▶ **To do**
Going through the data below, please show each line containing the string "APERTURE".

[Collection entries]
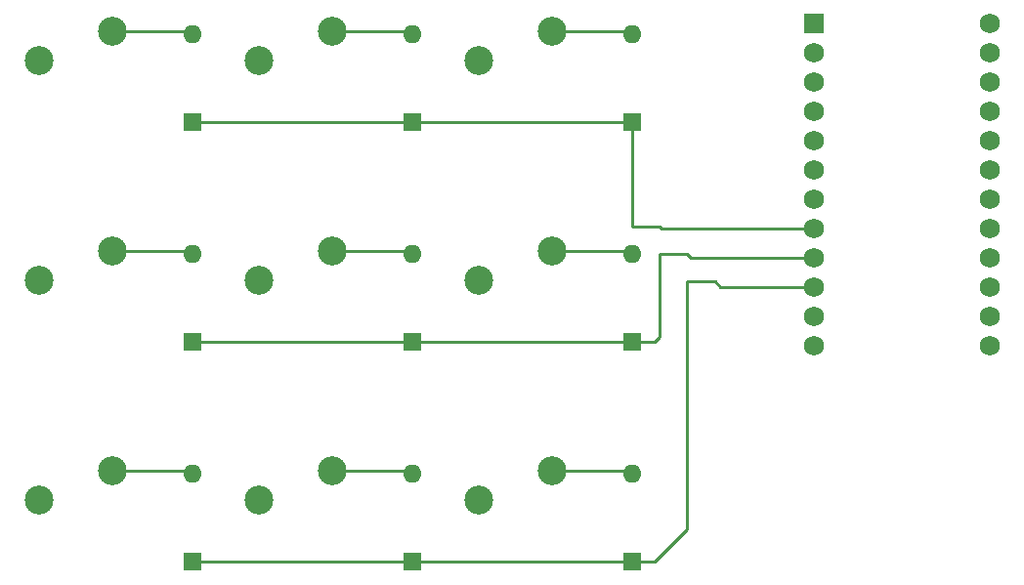
<source format=gbr>
%TF.GenerationSoftware,KiCad,Pcbnew,8.0.1*%
%TF.CreationDate,2024-04-28T14:26:27+12:00*%
%TF.ProjectId,v1,76312e6b-6963-4616-945f-706362585858,rev?*%
%TF.SameCoordinates,Original*%
%TF.FileFunction,Copper,L1,Top*%
%TF.FilePolarity,Positive*%
%FSLAX46Y46*%
G04 Gerber Fmt 4.6, Leading zero omitted, Abs format (unit mm)*
G04 Created by KiCad (PCBNEW 8.0.1) date 2024-04-28 14:26:27*
%MOMM*%
%LPD*%
G01*
G04 APERTURE LIST*
%TA.AperFunction,ComponentPad*%
%ADD10C,2.500000*%
%TD*%
%TA.AperFunction,ComponentPad*%
%ADD11R,1.752600X1.752600*%
%TD*%
%TA.AperFunction,ComponentPad*%
%ADD12C,1.752600*%
%TD*%
%TA.AperFunction,ComponentPad*%
%ADD13R,1.600000X1.600000*%
%TD*%
%TA.AperFunction,ComponentPad*%
%ADD14O,1.600000X1.600000*%
%TD*%
%TA.AperFunction,Conductor*%
%ADD15C,0.250000*%
%TD*%
G04 APERTURE END LIST*
D10*
%TO.P,S7,1,1*%
%TO.N,Column 0*%
X124460000Y-111760000D03*
%TO.P,S7,2,2*%
%TO.N,Net-(D7-A)*%
X130810000Y-109220000D03*
%TD*%
D11*
%TO.P,U1,1,TX0/PD3*%
%TO.N,unconnected-(U1-TX0{slash}PD3-Pad1)*%
X191611250Y-70485000D03*
D12*
%TO.P,U1,2,RX1/PD2*%
%TO.N,unconnected-(U1-RX1{slash}PD2-Pad2)*%
X191611250Y-73025000D03*
%TO.P,U1,3,GND*%
%TO.N,unconnected-(U1-GND-Pad3)*%
X191611250Y-75565000D03*
%TO.P,U1,4,GND*%
%TO.N,unconnected-(U1-GND-Pad4)*%
X191611250Y-78105000D03*
%TO.P,U1,5,2/PD1*%
%TO.N,Column 0*%
X191611250Y-80645000D03*
%TO.P,U1,6,3/PD0*%
%TO.N,Column 1*%
X191611250Y-83185000D03*
%TO.P,U1,7,4/PD4*%
%TO.N,Column 2*%
X191611250Y-85725000D03*
%TO.P,U1,8,5/PC6*%
%TO.N,Row 0*%
X191611250Y-88265000D03*
%TO.P,U1,9,6/PD7*%
%TO.N,Row 1*%
X191611250Y-90805000D03*
%TO.P,U1,10,7/PE6*%
%TO.N,Row 2*%
X191611250Y-93345000D03*
%TO.P,U1,11,8/PB4*%
%TO.N,unconnected-(U1-8{slash}PB4-Pad11)*%
X191611250Y-95885000D03*
%TO.P,U1,12,9/PB5*%
%TO.N,unconnected-(U1-9{slash}PB5-Pad12)*%
X191611250Y-98425000D03*
%TO.P,U1,13,10/PB6*%
%TO.N,unconnected-(U1-10{slash}PB6-Pad13)*%
X206851250Y-98425000D03*
%TO.P,U1,14,16/PB2*%
%TO.N,unconnected-(U1-16{slash}PB2-Pad14)*%
X206851250Y-95885000D03*
%TO.P,U1,15,14/PB3*%
%TO.N,unconnected-(U1-14{slash}PB3-Pad15)*%
X206851250Y-93345000D03*
%TO.P,U1,16,15/PB1*%
%TO.N,unconnected-(U1-15{slash}PB1-Pad16)*%
X206851250Y-90805000D03*
%TO.P,U1,17,A0/PF7*%
%TO.N,unconnected-(U1-A0{slash}PF7-Pad17)*%
X206851250Y-88265000D03*
%TO.P,U1,18,A1/PF6*%
%TO.N,unconnected-(U1-A1{slash}PF6-Pad18)*%
X206851250Y-85725000D03*
%TO.P,U1,19,A2/PF5*%
%TO.N,unconnected-(U1-A2{slash}PF5-Pad19)*%
X206851250Y-83185000D03*
%TO.P,U1,20,A3/PF4*%
%TO.N,unconnected-(U1-A3{slash}PF4-Pad20)*%
X206851250Y-80645000D03*
%TO.P,U1,21,VCC*%
%TO.N,unconnected-(U1-VCC-Pad21)*%
X206851250Y-78105000D03*
%TO.P,U1,22,RST*%
%TO.N,unconnected-(U1-RST-Pad22)*%
X206851250Y-75565000D03*
%TO.P,U1,23,GND*%
%TO.N,unconnected-(U1-GND-Pad23)*%
X206851250Y-73025000D03*
%TO.P,U1,24,RAW*%
%TO.N,unconnected-(U1-RAW-Pad24)*%
X206851250Y-70485000D03*
%TD*%
D10*
%TO.P,S5,1,1*%
%TO.N,Column 1*%
X143510000Y-92710000D03*
%TO.P,S5,2,2*%
%TO.N,Net-(D5-A)*%
X149860000Y-90170000D03*
%TD*%
%TO.P,S4,1,1*%
%TO.N,Column 0*%
X124460000Y-92710000D03*
%TO.P,S4,2,2*%
%TO.N,Net-(D4-A)*%
X130810000Y-90170000D03*
%TD*%
%TO.P,S1,1,1*%
%TO.N,Column 0*%
X124460000Y-73660000D03*
%TO.P,S1,2,2*%
%TO.N,Net-(D1-A)*%
X130810000Y-71120000D03*
%TD*%
%TO.P,S3,1,1*%
%TO.N,Column 2*%
X162560000Y-73660000D03*
%TO.P,S3,2,2*%
%TO.N,Net-(D3-A)*%
X168910000Y-71120000D03*
%TD*%
%TO.P,S6,1,1*%
%TO.N,Column 2*%
X162560000Y-92710000D03*
%TO.P,S6,2,2*%
%TO.N,Net-(D6-A)*%
X168910000Y-90170000D03*
%TD*%
%TO.P,S2,1,1*%
%TO.N,Column 1*%
X143510000Y-73660000D03*
%TO.P,S2,2,2*%
%TO.N,Net-(D2-A)*%
X149860000Y-71120000D03*
%TD*%
%TO.P,S8,1,1*%
%TO.N,Column 1*%
X143510000Y-111760000D03*
%TO.P,S8,2,2*%
%TO.N,Net-(D8-A)*%
X149860000Y-109220000D03*
%TD*%
%TO.P,S9,1,1*%
%TO.N,Column 2*%
X162560000Y-111760000D03*
%TO.P,S9,2,2*%
%TO.N,Net-(D9-A)*%
X168910000Y-109220000D03*
%TD*%
D13*
%TO.P,D8,1,K*%
%TO.N,Row 2*%
X156845000Y-117157500D03*
D14*
%TO.P,D8,2,A*%
%TO.N,Net-(D8-A)*%
X156845000Y-109537500D03*
%TD*%
D13*
%TO.P,D5,1,K*%
%TO.N,Row 1*%
X156845000Y-98107500D03*
D14*
%TO.P,D5,2,A*%
%TO.N,Net-(D5-A)*%
X156845000Y-90487500D03*
%TD*%
D13*
%TO.P,D4,1,K*%
%TO.N,Row 1*%
X137795000Y-98107500D03*
D14*
%TO.P,D4,2,A*%
%TO.N,Net-(D4-A)*%
X137795000Y-90487500D03*
%TD*%
D13*
%TO.P,D2,1,K*%
%TO.N,Row 0*%
X156845000Y-79057500D03*
D14*
%TO.P,D2,2,A*%
%TO.N,Net-(D2-A)*%
X156845000Y-71437500D03*
%TD*%
D13*
%TO.P,D6,1,K*%
%TO.N,Row 1*%
X175895000Y-98107500D03*
D14*
%TO.P,D6,2,A*%
%TO.N,Net-(D6-A)*%
X175895000Y-90487500D03*
%TD*%
D13*
%TO.P,D9,1,K*%
%TO.N,Row 2*%
X175895000Y-117157500D03*
D14*
%TO.P,D9,2,A*%
%TO.N,Net-(D9-A)*%
X175895000Y-109537500D03*
%TD*%
D13*
%TO.P,D7,1,K*%
%TO.N,Row 2*%
X137795000Y-117157500D03*
D14*
%TO.P,D7,2,A*%
%TO.N,Net-(D7-A)*%
X137795000Y-109537500D03*
%TD*%
D13*
%TO.P,D3,1,K*%
%TO.N,Row 0*%
X175895000Y-79057500D03*
D14*
%TO.P,D3,2,A*%
%TO.N,Net-(D3-A)*%
X175895000Y-71437500D03*
%TD*%
D13*
%TO.P,D1,1,K*%
%TO.N,Row 0*%
X137795000Y-79057500D03*
D14*
%TO.P,D1,2,A*%
%TO.N,Net-(D1-A)*%
X137795000Y-71437500D03*
%TD*%
D15*
%TO.N,Row 0*%
X178435000Y-88265000D02*
X191452500Y-88265000D01*
X175895000Y-88106250D02*
X178276250Y-88106250D01*
X178276250Y-88106250D02*
X178435000Y-88265000D01*
X137795000Y-79057500D02*
X175895000Y-79057500D01*
X175895000Y-79057500D02*
X175895000Y-88106250D01*
%TO.N,Net-(D1-A)*%
X137477500Y-71120000D02*
X137795000Y-71437500D01*
X130810000Y-71120000D02*
X137477500Y-71120000D01*
%TO.N,Net-(D2-A)*%
X149860000Y-71120000D02*
X156527500Y-71120000D01*
X156527500Y-71120000D02*
X156845000Y-71437500D01*
%TO.N,Net-(D3-A)*%
X175577500Y-71120000D02*
X175895000Y-71437500D01*
X168910000Y-71120000D02*
X175577500Y-71120000D01*
%TO.N,Row 1*%
X180975000Y-90805000D02*
X191452500Y-90805000D01*
X178276250Y-90487500D02*
X180657500Y-90487500D01*
X180657500Y-90487500D02*
X180975000Y-90805000D01*
X175895000Y-98107500D02*
X177800000Y-98107500D01*
X177800000Y-98107500D02*
X178276250Y-97631250D01*
X137795000Y-98107500D02*
X175895000Y-98107500D01*
X178276250Y-97631250D02*
X178276250Y-90487500D01*
%TO.N,Net-(D4-A)*%
X137477500Y-90170000D02*
X137795000Y-90487500D01*
X130810000Y-90170000D02*
X137477500Y-90170000D01*
%TO.N,Net-(D5-A)*%
X156527500Y-90170000D02*
X156845000Y-90487500D01*
X149860000Y-90170000D02*
X156527500Y-90170000D01*
%TO.N,Net-(D6-A)*%
X175577500Y-90170000D02*
X175895000Y-90487500D01*
X168910000Y-90170000D02*
X175577500Y-90170000D01*
%TO.N,Net-(D7-A)*%
X130810000Y-109220000D02*
X137477500Y-109220000D01*
X137477500Y-109220000D02*
X137795000Y-109537500D01*
%TO.N,Row 2*%
X177800000Y-117157500D02*
X180657500Y-114300000D01*
X175895000Y-117157500D02*
X177800000Y-117157500D01*
X180657500Y-92868750D02*
X183038750Y-92868750D01*
X183515000Y-93345000D02*
X191452500Y-93345000D01*
X183038750Y-92868750D02*
X183515000Y-93345000D01*
X137795000Y-117157500D02*
X175895000Y-117157500D01*
X180657500Y-114300000D02*
X180657500Y-92868750D01*
%TO.N,Net-(D8-A)*%
X149860000Y-109220000D02*
X156527500Y-109220000D01*
X156527500Y-109220000D02*
X156845000Y-109537500D01*
%TO.N,Net-(D9-A)*%
X175577500Y-109220000D02*
X175895000Y-109537500D01*
X168910000Y-109220000D02*
X175577500Y-109220000D01*
%TD*%
M02*

</source>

▶ **Answer box**
G04 APERTURE LIST*
G04 APERTURE END LIST*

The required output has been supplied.